Start of Text excerpt

Want to Make Sure You Graduate? Stay Away From Alcohol and Drugs

Want to Make Sure You Graduate? Stay Away From Alcohol and Drugs

September 23rd, 2015 Alcohol Addiction, Helpful Articles

The statistics leave no doubt: if you are a teen and you start a relationships with drugs and alcohol, your chances of graduating from high school and moving on to college will be reduced. And the deeper you get involved, the more likely you are to see your dreams smashed to pieces before you ever make it out of school and into the adult world. One-third of high school dropouts blame drugs and alcohol for their poor life outcomes, and a sizeable portion of the remaining two-thirds are probably still in denial or too ashamed to admit the truth.

Undermining academic performance is of course only one way that drugs and alcohol could prevent you from getting your diploma. Each year almost 3,000 teens in the 16 to 19 age group will be killed in automobile accidents, and another 300,000 teens of various ages will require treatment in emergency rooms following their involvement in such crashes. Beyond the kids who lose their lives, many of these victims are so seriously hurt that all of their pursuits—including those related to school—have to be put on hold.

End of Text excerpt

Task:
Please extend the article on teen drug and alcohol use and graduation, starting right after its last sentence. The lines that come next have no connection to the article on teens, drugs, alcohol, and graduating.

Start of Extracted material

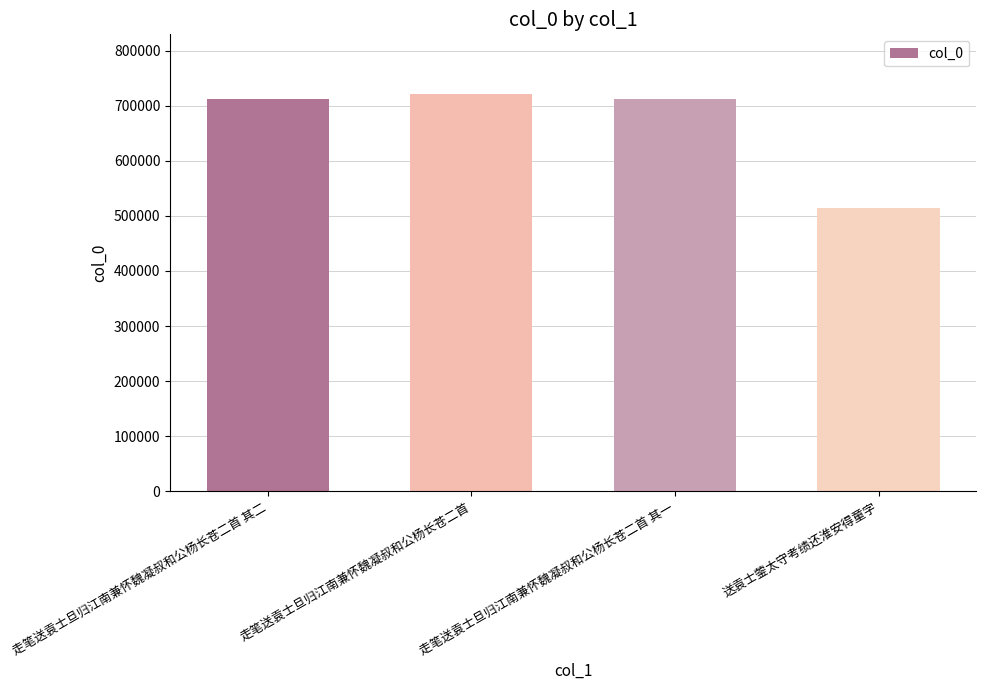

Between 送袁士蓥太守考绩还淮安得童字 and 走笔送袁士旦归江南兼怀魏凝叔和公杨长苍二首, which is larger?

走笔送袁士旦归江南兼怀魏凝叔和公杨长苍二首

End of Extracted material
Start of Extracted material

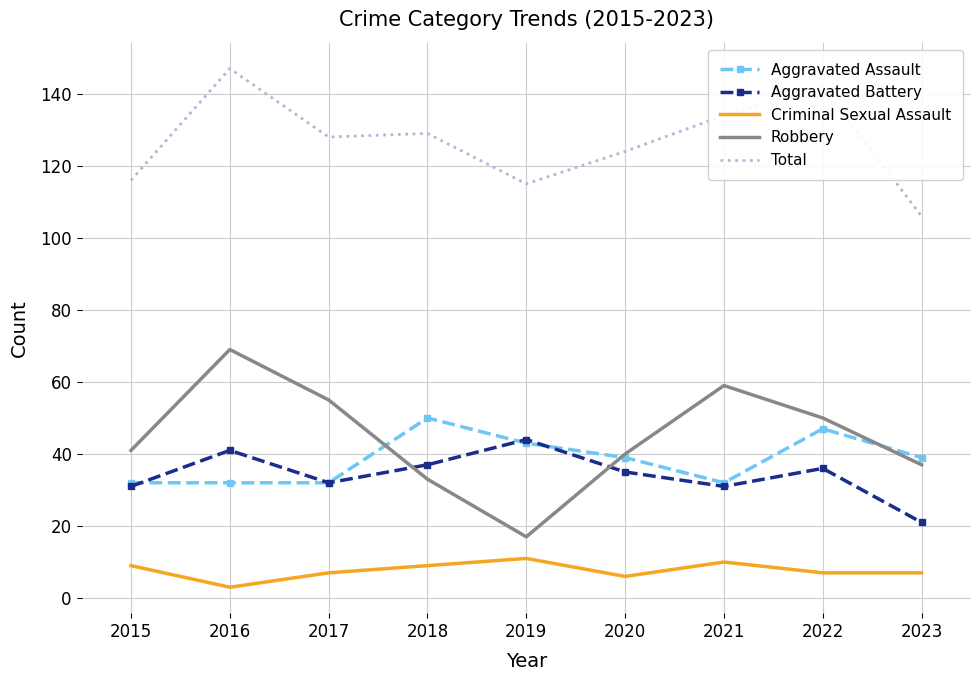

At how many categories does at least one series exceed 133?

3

End of Extracted material

Result of this exercise:
Alcohol is the biggest problem here, and about 25 percent of teen drivers involved in car accidents have blood-alcohol content levels above the legal limit. But if adolescent drivers with any amount of drugs or alcohol in their systems were included, this figure would undoubtedly rise above the 50 percent mark. And adolescent passengers injured in these wrecks have also been drinking or drugging in the majority of cases, so even when kids drink but don’t drive, they are still not protected from danger.

You’ve heard a lot about the dangers of drugs and alcohol. Substance abuse and adolescence don’t mix, you’ve been told—and told, and told. Maybe you take it all seriously, or maybe by this point you just roll your eyes and dismiss it all as a scare tactic.

If you’re like most teens, you probably fall somewhere in-between these two extremes. This means you’re reacting in a normal and healthy way to the constant warnings of adult authority figures, since even the smartest and hippest teachers and parents can lay it on a little thick at times. But while experimenting with alcohol and marijuana in particular is common among young people and won’t automatically curse you for life, when you start fooling around with drugs and alcohol you will be walking a very fine line, right from the beginning.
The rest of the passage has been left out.